かたこい 11
終業式の朝は、いつもに増して人が居なくて、電車も座れる場所がちょこちょこあった。座る程の距離でも無かったので、私はいつも通り入り口付近の手すりに持たれて窓から景色を見ていた。
夏目くん、いるかなぁ⁇昨日、わざわざ聞いてきたってことは、いるよね?と思いながらもキョロキョロ探せるハートの持ち主ではないので、駅までモヤモヤする羽目になった。本当に私ってダメだわ。
もっと私がハートの強い人間だったら、ジュンペイとももっと続いていたのかも知れない。中2で同じクラスになったタツヤに言われたのを思い出した。
中学生になってすぐくらい、ジュンペイは私と話すキッカケを作ろうとしてくれていたらしかった。
でも私が全然気付かないので、もう冷めて行ったんだ。と言っていた。
本当は私も気付いていた。でも、声をかける勇気もみんないる中で2人で話す勇気も、私には無かった。

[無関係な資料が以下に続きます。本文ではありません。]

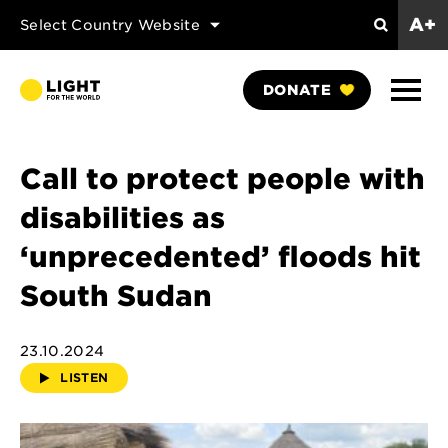
A+
Select Country Website
Search
Show
DONATE
Naviga
Call to protect people with
disabilities as
‘unprecedented’ floods hit
South Sudan
23.10.2024
LISTEN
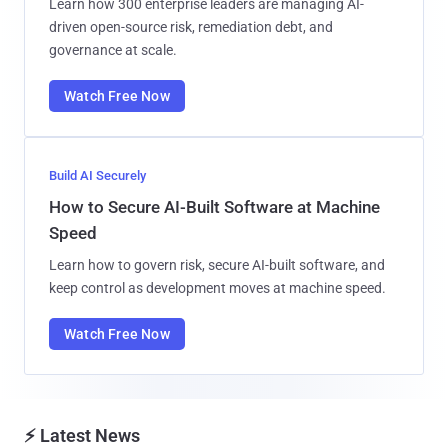
Learn how 300 enterprise leaders are managing AI-
driven open-source risk, remediation debt, and
governance at scale.
Watch Free Now
Build AI Securely
How to Secure AI-Built Software at Machine
Speed
Learn how to govern risk, secure AI-built software, and
keep control as development moves at machine speed.
Watch Free Now
⚡ Latest News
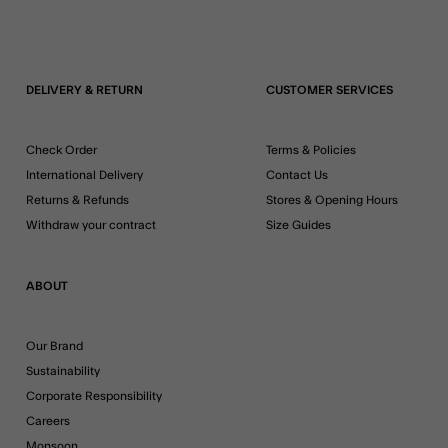
DELIVERY & RETURN
CUSTOMER SERVICES
Check Order
Terms & Policies
International Delivery
Contact Us
Returns & Refunds
Stores & Opening Hours
Withdraw your contract
Size Guides
ABOUT
Our Brand
Sustainability
Corporate Responsibility
Careers
Monsoon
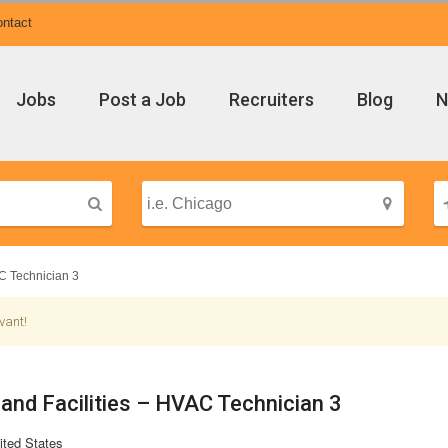
ntact
Jobs
Post a Job
Recruiters
Blog
N
C Technician 3
vant!
 and Facilities – HVAC Technician 3
ited States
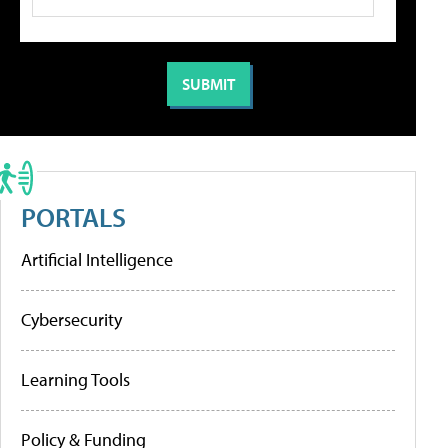
PORTALS
Artificial Intelligence
Cybersecurity
Learning Tools
Policy & Funding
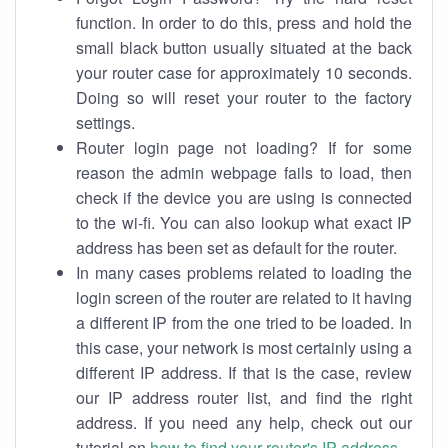
function. In order to do this, press and hold the
small black button usually situated at the back
your router case for approximately 10 seconds.
Doing so will reset your router to the factory
settings.
Router login page not loading? If for some
reason the admin webpage fails to load, then
check if the device you are using is connected
to the wi-fi. You can also lookup what exact IP
address has been set as default for the router.
In many cases problems related to loading the
login screen of the router are related to it having
a different IP from the one tried to be loaded. In
this case, your network is most certainly using a
different IP address. If that is the case, review
our IP address router list, and find the right
address. If you need any help, check out our
tutorial on
how to find your router's IP address
.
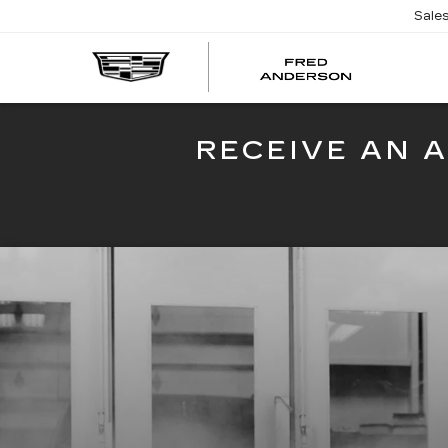
Sale
FRED
AND
CADI
RECEIVE AN 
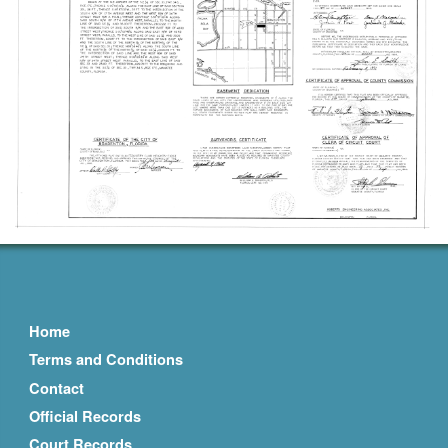
Home
Terms and Conditions
Contact
Official Records
Court Records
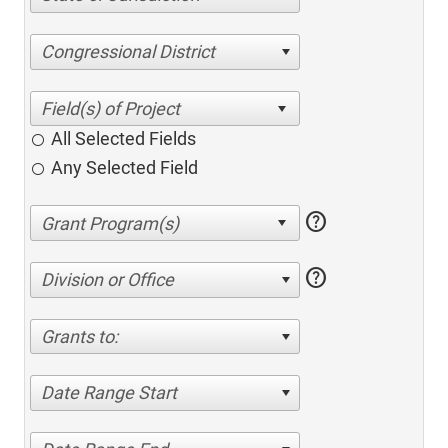
Congressional District
All Selected Fields
Any Selected Field
help
help
Division or Office
Grants to:
Date Range Start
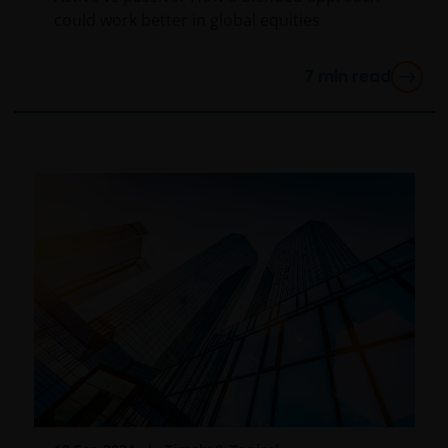
report, if published later than such annual report,
could work better in global equities
and application form. These documents are available
from this website.
7
min read
Please remember that past performance does not
predict future returns. The value of an investment
and the income from it can fall as well as rise as a
result of market and currency fluctuations and you
may not get back the amount originally invested. Tax
assumptions may change if laws and regulations
change, and the value of tax relief (if any) will depend
upon your individual circumstances.
Use of this website
JANUS HENDERSON INVESTORS BELIEVE THAT THE
INFORMATION PROVIDED ON THIS WEBSITE IS
ACCURATE AS AT THE DATE OF PUBLICATION, BUT WE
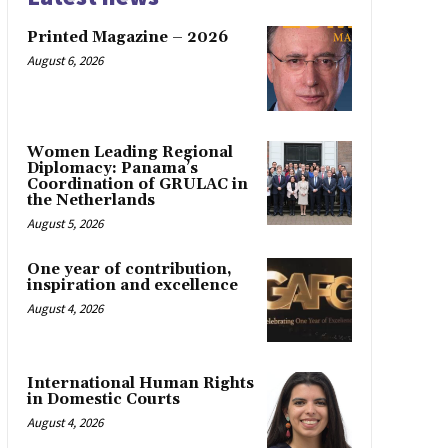
Printed Magazine – 2026
August 6, 2026
Women Leading Regional
Diplomacy: Panama’s
Coordination of GRULAC in
the Netherlands
August 5, 2026
One year of contribution,
inspiration and excellence
August 4, 2026
International Human Rights
in Domestic Courts
August 4, 2026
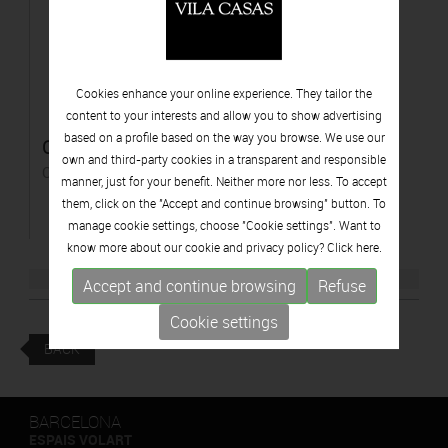
Cookies enhance your online experience. They tailor the
content to your interests and allow you to show advertising
based on a profile based on the way you browse. We use our
Costes espadades
own and third-party cookies in a transparent and responsible
Oil on canvas
manner, just for your benefit. Neither more nor less. To accept
them, click on the "Accept and continue browsing" button. To
manage cookie settings, choose "Cookie settings". Want to
know more about our cookie and privacy policy? Click
here.
Accept and continue browsing
Refuse
Cookie settings
BACK
BARCELONA
ESPAIS VOLART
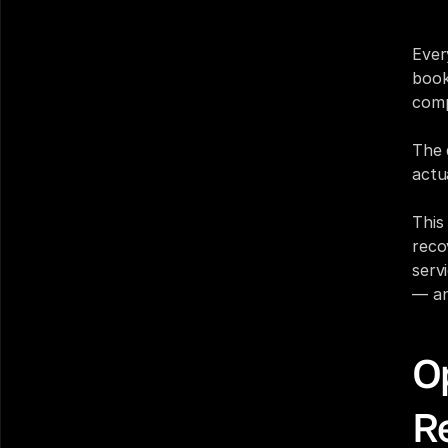
hund
Ever
book
comp
The 
actua
This
reco
serv
— an
Op
Re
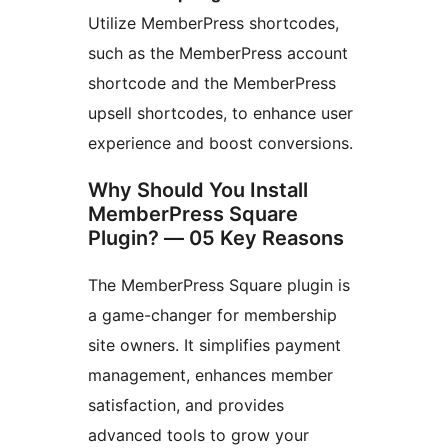
Utilize MemberPress shortcodes,
such as the MemberPress account
shortcode and the MemberPress
upsell shortcodes, to enhance user
experience and boost conversions.
Why Should You Install
MemberPress Square
Plugin? — 05 Key Reasons
The MemberPress Square plugin is
a game-changer for membership
site owners. It simplifies payment
management, enhances member
satisfaction, and provides
advanced tools to grow your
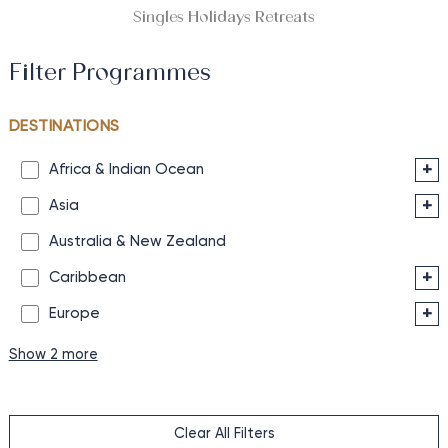
Singles Holidays Retreats
Filter Programmes
DESTINATIONS
+
Africa & Indian Ocean
+
Asia
Australia & New Zealand
+
Caribbean
+
Europe
Show 2 more
Clear All Filters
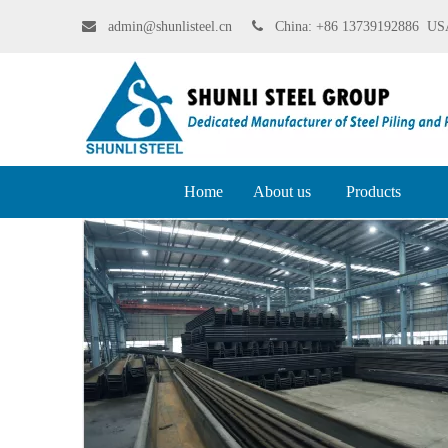

admin@shunlisteel.cn
 China:
+86 13739192886 USA
Home
About us
Products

私は相変わらずだ。今だってそう。周りの目を意識し過ぎる自意識過剰なんだ。だれも気にしないのに、分かってるけど、夏目くんと同じ車両に乗れない。乗れたらもっと楽しいのも分かってるのに。意識し過ぎて無理…
駅に着いて階段を登り終わる頃、
「おはよ!」
と言われた。びっくりして見上げると、夏目くんがいた。
「あははは!びっくりし過ぎ!」
いや、だって、そりゃそうですよ。
「だっていると思わなかったから。」
私は階段を登りながら言った。
「あれ?昨日聞いたじゃん、今日来る?って!」
「え、そーじゃなくて…」
「ん?」
「ほら、いつもはあっちの階段降りてからじゃん。」
私が言うと夏目くんは、
「今日はほら、人が居ないから。ここで待ってても邪魔にならないじゃん?」
と言って、改札に向かった。私は一気にドキドキが増した。
もしかして、いつも何となく待ってくれてたのかな?これ、思い違いしてない?ヤバイ。勘違い女になっちゃう。
夏目くんに限ってそんな事は無い。他意はない。喜ぶと悲しくなるからダメだ。友達として見てくれてるだけだ!意識し過ぎちゃダメだ。私は自分に言い聞かせた。
私は遅刻ギリギリで来たカノを待てずに、ハナエちゃんに話を聞いてもらった。
「どうなの?これ!私勘違い女?」
私が聞くと、
「うーん、ナチュラルに言いそうな感じプンプンだから分からないね!でも、8割の女子は勘違いすると思うわ〜」
ハナエちゃんは分かる分かる、と言ってから、
「でもさ、その後の会話考えると、良く取り過ぎるのは危険な感じもするね。」
と言った。
そうなのだ。その後はいたって普通だった。私がしたかった化学の課題の話になったから良かったんだけど。
「昨日話しても良かったんだけど、答え写させてとか、周りに聞かれたらヤバイじゃん?」
「あれ?写すの?」
「え⁈あ、違う違う!答え合わせ!間違えた!」
夏目くんは慌てて訂正して笑った。
「あー、まぁそれでね、29日まで部活があるから、30日の午後とか、電話くれない⁇」
「電話?」
私は意外なワードにちょっとショックだった。どっかで会って、答え合わせするのを夢見ていたからだ。
「そう。それまでになんとか頑張ってやるからさ。」
「いいけど…部活ある日に届けようか?」
私は休み中に会いたい欲で、頑張って言ってみた。
「でもそれじゃ悪いし、バレてもヤバイし。俺も学習室とか考えたけど、開放日29日までなんだよね。それまでに終われる自信無いからさー」
夏目くんはいろいろ考えてくれていたみたいだった。それは嬉しかった。
「どっかの図書館とかファストフード店とかも思ったけど、わざわざ出て来てもらうのもなーとか」
全然苦じゃありません。何て言えないけど。
「部屋の片づけもしろって言われてるし。あーもう、部活だけして生きて行きたい。」
私は思わず吹き出してしまった。
「夏目くんぽい。」
私がそう言うと、夏目くんもちょっと笑って、
「まぁ、そんな訳で、30日の都合いい時に電話貰うのが1番かなって。お願いします。」
夏目くんはお辞儀をして笑った。私はその笑った顔にやられてしまった。会えないけど、まぁいっか。
「電話、絶対出てね。恥ずかしいから。」
私がお願いすると、
「了解!」
夏目くんは指で丸を作って言った。そして、
「じゃあ、俺、自主トレしてくるわ。」
「頑張ってね。」
「ありがと!またね。」
と言って別れたのだった。
帰り道、カノにも話すと、
「うーん、微妙‼︎」
と言われてしまった。とりあえず、30日。頑張ろう。